Find "string" in Text File - Add it to Excel File Using Python

2023-01-23 18:40 问答作者：

I ran a grep command and found se开发者_C百科veral hundred instances of a string in a large directory of data. This file is 2 MB and has strings that I would like to extract out and put into an Excel file for easy access later. The part that I'm extracting is a path to a data file I need to work on later.
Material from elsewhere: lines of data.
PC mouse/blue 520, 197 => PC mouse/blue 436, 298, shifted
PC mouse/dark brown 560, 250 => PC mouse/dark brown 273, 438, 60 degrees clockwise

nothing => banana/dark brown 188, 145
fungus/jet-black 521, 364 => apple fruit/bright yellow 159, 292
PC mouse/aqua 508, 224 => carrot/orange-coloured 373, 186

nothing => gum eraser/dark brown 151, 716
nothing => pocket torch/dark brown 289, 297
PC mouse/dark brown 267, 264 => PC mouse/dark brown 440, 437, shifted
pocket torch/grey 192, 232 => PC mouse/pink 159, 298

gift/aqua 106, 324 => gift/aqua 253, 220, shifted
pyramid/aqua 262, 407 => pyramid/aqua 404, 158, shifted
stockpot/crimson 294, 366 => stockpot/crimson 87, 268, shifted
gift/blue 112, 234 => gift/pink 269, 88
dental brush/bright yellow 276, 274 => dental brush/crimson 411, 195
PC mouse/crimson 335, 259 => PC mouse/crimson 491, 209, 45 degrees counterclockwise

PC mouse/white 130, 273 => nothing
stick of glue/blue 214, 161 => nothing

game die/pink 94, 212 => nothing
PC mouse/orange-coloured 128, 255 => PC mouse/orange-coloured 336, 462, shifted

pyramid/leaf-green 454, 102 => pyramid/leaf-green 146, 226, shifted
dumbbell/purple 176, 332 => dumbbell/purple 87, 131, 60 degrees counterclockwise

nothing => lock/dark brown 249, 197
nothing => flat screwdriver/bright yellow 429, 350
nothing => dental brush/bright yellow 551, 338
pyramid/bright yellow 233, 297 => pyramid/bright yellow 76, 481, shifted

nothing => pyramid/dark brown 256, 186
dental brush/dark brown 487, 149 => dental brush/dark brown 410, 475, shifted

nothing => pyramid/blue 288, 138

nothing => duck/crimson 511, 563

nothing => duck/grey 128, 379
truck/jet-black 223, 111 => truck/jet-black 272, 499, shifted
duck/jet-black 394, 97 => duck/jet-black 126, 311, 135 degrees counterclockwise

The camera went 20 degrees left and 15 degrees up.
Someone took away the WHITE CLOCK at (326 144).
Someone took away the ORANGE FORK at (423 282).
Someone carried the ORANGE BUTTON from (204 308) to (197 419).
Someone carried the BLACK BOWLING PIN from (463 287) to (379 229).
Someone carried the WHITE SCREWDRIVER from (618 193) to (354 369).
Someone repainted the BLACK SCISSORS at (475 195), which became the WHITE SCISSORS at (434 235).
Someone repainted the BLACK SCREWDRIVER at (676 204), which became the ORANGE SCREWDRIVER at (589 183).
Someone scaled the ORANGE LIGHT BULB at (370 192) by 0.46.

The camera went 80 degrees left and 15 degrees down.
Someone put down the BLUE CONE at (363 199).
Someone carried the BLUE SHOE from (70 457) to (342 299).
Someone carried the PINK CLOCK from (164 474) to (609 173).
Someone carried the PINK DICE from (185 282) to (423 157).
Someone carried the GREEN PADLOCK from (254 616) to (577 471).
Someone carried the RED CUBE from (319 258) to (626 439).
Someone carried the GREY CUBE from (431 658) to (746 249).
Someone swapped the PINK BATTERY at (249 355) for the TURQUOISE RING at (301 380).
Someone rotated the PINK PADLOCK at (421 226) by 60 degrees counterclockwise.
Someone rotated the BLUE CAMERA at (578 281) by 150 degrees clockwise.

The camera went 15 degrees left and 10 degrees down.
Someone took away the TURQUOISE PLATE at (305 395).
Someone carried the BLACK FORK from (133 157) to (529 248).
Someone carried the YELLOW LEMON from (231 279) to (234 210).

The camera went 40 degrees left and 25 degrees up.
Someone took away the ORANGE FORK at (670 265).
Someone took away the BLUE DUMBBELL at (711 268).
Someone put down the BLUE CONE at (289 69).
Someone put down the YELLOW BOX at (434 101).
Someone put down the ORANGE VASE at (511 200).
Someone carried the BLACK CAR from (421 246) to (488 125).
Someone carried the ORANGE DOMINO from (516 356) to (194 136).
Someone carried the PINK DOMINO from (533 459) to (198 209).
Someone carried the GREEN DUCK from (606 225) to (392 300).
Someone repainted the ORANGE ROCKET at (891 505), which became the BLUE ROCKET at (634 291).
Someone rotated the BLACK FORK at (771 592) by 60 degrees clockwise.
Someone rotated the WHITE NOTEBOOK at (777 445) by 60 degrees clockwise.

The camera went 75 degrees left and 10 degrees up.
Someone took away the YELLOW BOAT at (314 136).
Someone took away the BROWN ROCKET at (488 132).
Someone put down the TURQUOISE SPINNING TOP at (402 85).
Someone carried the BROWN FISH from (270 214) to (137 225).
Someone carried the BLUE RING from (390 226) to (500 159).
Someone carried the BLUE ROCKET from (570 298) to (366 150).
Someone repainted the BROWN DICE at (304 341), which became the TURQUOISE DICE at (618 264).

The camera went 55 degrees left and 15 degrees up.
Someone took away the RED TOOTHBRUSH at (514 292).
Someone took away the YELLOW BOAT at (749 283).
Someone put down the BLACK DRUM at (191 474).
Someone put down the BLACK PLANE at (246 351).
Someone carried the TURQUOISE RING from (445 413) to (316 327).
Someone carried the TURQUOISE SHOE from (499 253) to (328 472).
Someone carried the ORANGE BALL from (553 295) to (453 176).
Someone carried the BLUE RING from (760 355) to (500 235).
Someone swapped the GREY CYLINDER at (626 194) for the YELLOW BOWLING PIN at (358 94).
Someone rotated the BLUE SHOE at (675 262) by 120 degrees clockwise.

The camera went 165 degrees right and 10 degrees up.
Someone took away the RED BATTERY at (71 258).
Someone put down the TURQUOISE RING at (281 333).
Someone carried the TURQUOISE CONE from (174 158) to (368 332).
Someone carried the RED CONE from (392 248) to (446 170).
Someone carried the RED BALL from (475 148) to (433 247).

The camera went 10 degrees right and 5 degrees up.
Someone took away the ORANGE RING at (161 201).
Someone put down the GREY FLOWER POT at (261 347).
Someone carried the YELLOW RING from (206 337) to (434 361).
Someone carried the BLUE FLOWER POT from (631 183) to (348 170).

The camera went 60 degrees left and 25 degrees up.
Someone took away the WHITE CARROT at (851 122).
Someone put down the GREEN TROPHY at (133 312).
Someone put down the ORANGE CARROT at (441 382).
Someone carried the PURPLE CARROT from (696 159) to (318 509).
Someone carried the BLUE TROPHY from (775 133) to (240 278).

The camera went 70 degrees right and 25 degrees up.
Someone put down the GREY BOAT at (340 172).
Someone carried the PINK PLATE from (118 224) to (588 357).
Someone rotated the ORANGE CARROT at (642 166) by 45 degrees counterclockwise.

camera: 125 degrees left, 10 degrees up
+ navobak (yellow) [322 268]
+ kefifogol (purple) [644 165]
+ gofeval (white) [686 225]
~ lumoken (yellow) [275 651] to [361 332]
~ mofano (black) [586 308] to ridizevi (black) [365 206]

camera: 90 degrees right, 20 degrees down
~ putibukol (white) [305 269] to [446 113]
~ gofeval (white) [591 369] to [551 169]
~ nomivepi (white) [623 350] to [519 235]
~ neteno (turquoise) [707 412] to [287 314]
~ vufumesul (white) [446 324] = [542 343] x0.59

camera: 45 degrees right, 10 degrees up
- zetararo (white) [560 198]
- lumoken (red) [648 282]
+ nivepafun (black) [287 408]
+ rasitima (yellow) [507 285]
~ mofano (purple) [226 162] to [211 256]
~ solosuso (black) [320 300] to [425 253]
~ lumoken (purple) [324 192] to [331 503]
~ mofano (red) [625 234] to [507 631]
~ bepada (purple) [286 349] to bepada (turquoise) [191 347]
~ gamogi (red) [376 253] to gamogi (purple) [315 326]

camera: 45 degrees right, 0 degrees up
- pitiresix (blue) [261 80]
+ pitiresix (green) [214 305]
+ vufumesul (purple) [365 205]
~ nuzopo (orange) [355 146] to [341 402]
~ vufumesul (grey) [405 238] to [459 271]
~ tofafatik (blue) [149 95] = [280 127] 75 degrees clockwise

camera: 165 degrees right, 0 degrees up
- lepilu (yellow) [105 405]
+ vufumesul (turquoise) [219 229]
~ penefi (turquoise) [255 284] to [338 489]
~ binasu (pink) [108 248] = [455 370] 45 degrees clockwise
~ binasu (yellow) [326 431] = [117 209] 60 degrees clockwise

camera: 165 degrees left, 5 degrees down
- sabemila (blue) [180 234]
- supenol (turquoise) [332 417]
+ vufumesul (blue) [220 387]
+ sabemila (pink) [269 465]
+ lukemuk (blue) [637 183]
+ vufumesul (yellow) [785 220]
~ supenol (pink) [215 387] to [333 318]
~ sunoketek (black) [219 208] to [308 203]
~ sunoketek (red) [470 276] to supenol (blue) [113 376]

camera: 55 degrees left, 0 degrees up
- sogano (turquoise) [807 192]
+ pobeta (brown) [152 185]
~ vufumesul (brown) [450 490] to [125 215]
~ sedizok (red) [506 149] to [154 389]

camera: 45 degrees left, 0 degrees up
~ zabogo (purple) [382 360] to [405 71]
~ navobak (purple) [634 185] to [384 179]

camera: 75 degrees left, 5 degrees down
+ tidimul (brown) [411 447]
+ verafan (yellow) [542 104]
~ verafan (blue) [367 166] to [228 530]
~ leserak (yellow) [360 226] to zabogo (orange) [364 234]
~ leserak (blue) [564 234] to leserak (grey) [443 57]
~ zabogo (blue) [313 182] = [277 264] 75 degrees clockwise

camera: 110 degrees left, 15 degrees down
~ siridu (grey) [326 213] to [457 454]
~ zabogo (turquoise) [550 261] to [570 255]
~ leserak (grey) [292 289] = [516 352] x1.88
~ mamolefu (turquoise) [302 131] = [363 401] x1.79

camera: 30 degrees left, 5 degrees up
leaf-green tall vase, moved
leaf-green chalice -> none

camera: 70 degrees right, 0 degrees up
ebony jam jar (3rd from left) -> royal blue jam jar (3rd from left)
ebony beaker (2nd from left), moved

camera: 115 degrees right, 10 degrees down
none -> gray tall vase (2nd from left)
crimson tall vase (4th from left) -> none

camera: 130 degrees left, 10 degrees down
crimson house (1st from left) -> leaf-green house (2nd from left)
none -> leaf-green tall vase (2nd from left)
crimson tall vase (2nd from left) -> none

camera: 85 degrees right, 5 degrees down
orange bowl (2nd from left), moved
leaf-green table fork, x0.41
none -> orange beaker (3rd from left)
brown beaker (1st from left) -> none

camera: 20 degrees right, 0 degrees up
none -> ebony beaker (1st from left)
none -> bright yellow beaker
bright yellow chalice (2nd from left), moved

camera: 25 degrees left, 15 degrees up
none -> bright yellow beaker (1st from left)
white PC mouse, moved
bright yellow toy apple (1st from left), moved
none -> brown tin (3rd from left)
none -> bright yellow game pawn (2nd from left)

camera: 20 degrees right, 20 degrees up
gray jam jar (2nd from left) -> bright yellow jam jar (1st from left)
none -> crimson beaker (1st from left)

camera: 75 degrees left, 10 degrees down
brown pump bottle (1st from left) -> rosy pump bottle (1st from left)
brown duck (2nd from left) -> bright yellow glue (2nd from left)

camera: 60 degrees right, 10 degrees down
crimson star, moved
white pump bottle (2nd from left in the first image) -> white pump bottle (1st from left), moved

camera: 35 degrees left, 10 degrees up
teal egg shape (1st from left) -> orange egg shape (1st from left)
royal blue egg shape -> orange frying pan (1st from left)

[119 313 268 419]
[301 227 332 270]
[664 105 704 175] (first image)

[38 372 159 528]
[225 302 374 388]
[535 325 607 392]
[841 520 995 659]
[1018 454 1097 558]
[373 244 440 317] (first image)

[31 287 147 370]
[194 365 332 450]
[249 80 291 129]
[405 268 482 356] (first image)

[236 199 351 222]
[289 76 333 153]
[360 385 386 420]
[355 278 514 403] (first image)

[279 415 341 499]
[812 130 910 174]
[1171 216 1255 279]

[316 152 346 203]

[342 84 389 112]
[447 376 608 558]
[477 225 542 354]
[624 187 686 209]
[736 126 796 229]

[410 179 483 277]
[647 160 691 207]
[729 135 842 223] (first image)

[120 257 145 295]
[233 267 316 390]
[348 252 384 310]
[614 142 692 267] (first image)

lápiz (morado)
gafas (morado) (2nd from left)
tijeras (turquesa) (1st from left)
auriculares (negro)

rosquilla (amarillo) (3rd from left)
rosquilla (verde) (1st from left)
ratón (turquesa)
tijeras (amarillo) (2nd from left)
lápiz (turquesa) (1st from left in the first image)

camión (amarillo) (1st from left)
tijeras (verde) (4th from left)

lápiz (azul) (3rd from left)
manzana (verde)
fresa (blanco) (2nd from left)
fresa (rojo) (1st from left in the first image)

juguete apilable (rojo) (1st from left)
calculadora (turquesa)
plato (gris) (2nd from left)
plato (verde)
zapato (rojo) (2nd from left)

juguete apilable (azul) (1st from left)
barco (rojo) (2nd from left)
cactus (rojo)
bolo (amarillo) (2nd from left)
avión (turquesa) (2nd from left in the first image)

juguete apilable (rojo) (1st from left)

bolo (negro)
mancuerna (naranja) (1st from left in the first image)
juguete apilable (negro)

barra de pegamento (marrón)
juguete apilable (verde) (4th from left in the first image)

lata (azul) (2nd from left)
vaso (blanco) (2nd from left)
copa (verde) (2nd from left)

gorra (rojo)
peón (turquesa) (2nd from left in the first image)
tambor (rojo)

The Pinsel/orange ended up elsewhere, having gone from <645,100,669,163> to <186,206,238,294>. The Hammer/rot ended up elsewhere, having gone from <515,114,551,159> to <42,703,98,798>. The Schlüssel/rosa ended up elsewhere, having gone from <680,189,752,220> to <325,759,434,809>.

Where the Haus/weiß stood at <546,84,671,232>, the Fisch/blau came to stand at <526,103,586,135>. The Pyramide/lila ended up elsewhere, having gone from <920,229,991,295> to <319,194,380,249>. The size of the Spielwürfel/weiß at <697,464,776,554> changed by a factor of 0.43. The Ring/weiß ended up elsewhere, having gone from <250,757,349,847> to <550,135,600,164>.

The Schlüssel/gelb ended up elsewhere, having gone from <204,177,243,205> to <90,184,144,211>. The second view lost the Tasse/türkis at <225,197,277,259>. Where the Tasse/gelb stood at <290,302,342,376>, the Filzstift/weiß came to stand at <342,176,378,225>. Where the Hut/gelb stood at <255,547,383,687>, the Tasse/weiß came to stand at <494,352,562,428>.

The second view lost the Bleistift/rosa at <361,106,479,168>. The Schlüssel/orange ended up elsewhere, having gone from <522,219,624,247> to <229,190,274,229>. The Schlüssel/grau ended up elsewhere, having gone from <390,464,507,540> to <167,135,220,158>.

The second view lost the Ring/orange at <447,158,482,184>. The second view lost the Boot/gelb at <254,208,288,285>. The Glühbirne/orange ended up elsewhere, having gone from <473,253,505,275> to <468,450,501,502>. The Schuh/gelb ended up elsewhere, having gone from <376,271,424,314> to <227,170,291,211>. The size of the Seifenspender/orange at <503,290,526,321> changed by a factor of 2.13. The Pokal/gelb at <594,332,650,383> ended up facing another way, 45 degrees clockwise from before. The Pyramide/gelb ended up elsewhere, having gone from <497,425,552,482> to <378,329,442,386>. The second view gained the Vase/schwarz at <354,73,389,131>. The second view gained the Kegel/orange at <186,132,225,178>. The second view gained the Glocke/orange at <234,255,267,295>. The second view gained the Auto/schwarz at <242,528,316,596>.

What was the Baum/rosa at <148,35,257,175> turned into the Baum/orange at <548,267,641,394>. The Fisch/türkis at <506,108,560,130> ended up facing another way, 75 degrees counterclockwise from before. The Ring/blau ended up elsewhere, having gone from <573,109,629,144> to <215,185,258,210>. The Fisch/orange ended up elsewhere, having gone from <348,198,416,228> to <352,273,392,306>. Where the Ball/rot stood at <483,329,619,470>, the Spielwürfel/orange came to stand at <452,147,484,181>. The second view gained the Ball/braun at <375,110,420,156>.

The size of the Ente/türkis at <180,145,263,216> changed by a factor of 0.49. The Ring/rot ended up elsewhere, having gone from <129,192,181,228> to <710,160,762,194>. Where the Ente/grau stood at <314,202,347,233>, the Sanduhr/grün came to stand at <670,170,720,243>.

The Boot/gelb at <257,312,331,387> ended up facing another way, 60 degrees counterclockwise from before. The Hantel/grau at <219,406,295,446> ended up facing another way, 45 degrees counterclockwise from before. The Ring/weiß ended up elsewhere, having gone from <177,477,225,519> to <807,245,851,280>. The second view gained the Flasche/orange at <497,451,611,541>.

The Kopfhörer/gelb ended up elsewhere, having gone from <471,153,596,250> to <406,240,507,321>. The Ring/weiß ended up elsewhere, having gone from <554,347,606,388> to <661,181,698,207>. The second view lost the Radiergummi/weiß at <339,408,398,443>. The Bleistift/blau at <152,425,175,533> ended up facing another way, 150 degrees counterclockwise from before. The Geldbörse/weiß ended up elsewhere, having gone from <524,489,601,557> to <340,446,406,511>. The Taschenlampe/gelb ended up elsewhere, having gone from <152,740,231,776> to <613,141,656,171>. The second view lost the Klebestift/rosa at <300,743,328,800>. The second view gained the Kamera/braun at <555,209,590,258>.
I have been reading about Python lately and thought I could somehow do this extraction automatically. But I'm a bit stumped how to start. I have this so far:

data = open("C:\python27\text.txt").read()

if "string" in data:

But then I'm not sure what to use to get out of the file what I want. Anything for a beginner to chew on?

EDIT

Here is some more info on what I was looking for. I have several hundred lines in a text file. Each line has a path and some strings like this:

/path/to/file:STRING=SOME_STRING, ANOTHER_STRING

What I would like from these lines are the paths of those lines with a specific "STRING=SOME_STRING". For example if the line looks like this, I want the path (/path/to/file) to be extracted to another file:

/path/to/file:STRING=SOME_STRING

All this is quite easily done with standard Python, but for "excel" (xls,or xlsx) files -- you'd have to install a third party library for that. However, if you need just a 2D table that cna open up on a spreadsheed you can use Comma Separated Values (CSV) files - these are comaptible with Excel and other spreadsheet software, and comes integrated in Python.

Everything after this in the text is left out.